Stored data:
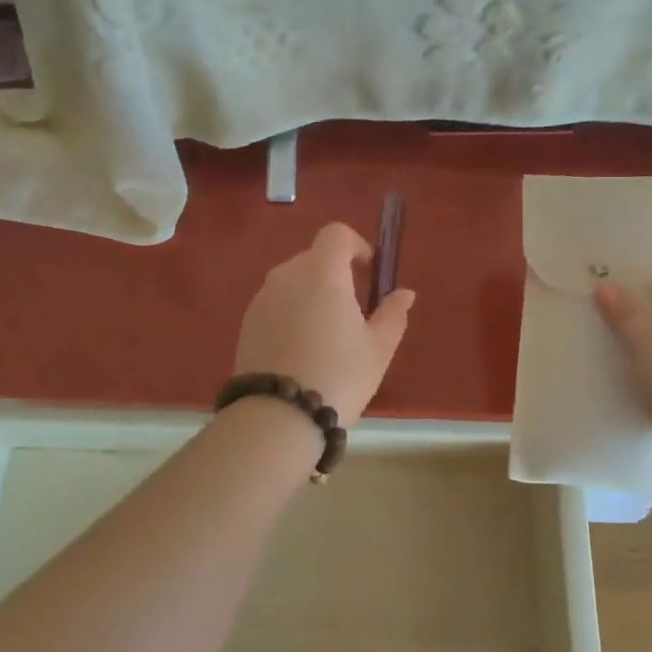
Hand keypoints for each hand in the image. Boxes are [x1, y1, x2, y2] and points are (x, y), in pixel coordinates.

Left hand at [234, 223, 415, 425]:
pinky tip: (300, 350)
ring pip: (292, 282)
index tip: (368, 268)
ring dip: (311, 294)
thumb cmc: (338, 376)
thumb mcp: (378, 349)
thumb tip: (405, 293)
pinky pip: (275, 304)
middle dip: (335, 274)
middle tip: (352, 311)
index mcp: (322, 272)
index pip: (336, 234)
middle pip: (313, 258)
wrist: (277, 416)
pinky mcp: (247, 322)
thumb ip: (393, 314)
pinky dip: (291, 314)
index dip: (355, 244)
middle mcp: (287, 275)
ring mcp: (262, 298)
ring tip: (326, 335)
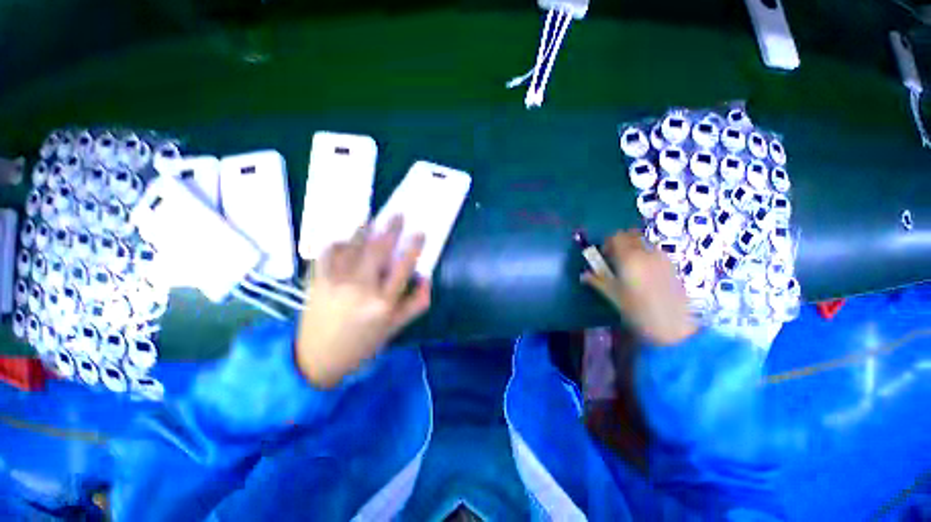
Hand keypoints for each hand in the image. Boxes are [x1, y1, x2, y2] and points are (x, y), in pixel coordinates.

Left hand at [296, 217, 430, 387]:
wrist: (318, 360)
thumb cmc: (363, 344)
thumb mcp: (395, 327)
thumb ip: (416, 302)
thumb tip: (426, 277)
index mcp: (383, 302)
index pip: (403, 267)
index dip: (414, 246)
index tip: (420, 232)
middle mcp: (361, 288)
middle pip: (379, 249)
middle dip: (391, 228)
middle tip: (398, 215)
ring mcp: (336, 281)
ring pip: (354, 246)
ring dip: (365, 229)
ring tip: (372, 220)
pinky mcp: (317, 280)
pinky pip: (328, 252)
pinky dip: (338, 242)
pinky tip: (345, 240)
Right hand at [581, 231, 697, 346]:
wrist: (673, 326)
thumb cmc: (638, 311)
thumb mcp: (613, 296)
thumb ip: (597, 281)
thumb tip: (584, 275)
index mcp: (629, 259)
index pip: (616, 237)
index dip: (607, 242)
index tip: (603, 255)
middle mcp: (646, 253)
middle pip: (631, 235)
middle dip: (620, 242)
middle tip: (614, 257)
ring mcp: (661, 258)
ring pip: (643, 242)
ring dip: (633, 247)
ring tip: (628, 266)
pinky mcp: (671, 265)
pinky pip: (654, 251)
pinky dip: (645, 254)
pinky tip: (643, 272)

### YOUR OBJECTIVE
In the copy, omit the pictures and give every line of the data exactly.

### SOLUTION FOR THIS EXERCISE
Hand keypoints for each hand in the image. Boxes are [x1, y1, x2, y2] and points are (x, y), in pixel coordinates.

Left hand at [234, 223, 415, 425]:
pinky tip: (300, 350)
ring pip: (292, 282)
index tip: (368, 268)
ring dip: (311, 294)
thumb cmc: (338, 376)
thumb mcp: (378, 349)
thumb tip: (405, 293)
pinky pip: (275, 304)
middle dip: (335, 274)
middle tip: (352, 311)
index mcp: (322, 272)
index pip: (336, 234)
middle pip: (313, 258)
wrist: (277, 416)
pinky mcp: (247, 322)
thumb ip: (393, 314)
pinky dip: (291, 314)
index dip: (355, 244)
middle mcp: (287, 275)
ring mcp: (262, 298)
ring tip: (326, 335)
Hand keypoints for each hand in the image. Boxes are [x1, y1, x2, y2] and points are (x, y), in pixel coordinates.

Left hand at [296, 217, 430, 387]:
wrist: (318, 360)
thumb cmc: (363, 344)
thumb mcp: (395, 327)
thumb ip: (416, 302)
thumb tip: (426, 277)
index mcp: (383, 302)
index pip: (403, 267)
index dip: (414, 246)
index tip: (420, 232)
middle mcp: (361, 288)
middle pip: (379, 249)
middle dip: (391, 228)
middle tip: (398, 215)
ring mcp: (336, 281)
ring pip: (354, 246)
ring dip: (365, 229)
ring tip: (372, 220)
pinky mcp: (317, 280)
pinky pip: (328, 252)
pinky dip: (338, 242)
pinky tip: (345, 240)
Right hand at [581, 231, 697, 346]:
wrist: (673, 326)
thumb cmc: (638, 311)
thumb mcp: (613, 296)
thumb ip: (597, 281)
thumb tip: (584, 275)
index mcp: (629, 259)
index pip: (616, 237)
index dip: (607, 242)
index tip: (603, 255)
middle mcp: (646, 253)
middle pip: (631, 235)
middle dip: (620, 242)
middle tip: (614, 257)
ring mcp: (661, 258)
ring pip: (643, 242)
ring dip: (633, 247)
ring tip: (628, 266)
pinky mcp: (671, 265)
pinky pip: (654, 251)
pinky dip: (645, 254)
pinky tip: (643, 272)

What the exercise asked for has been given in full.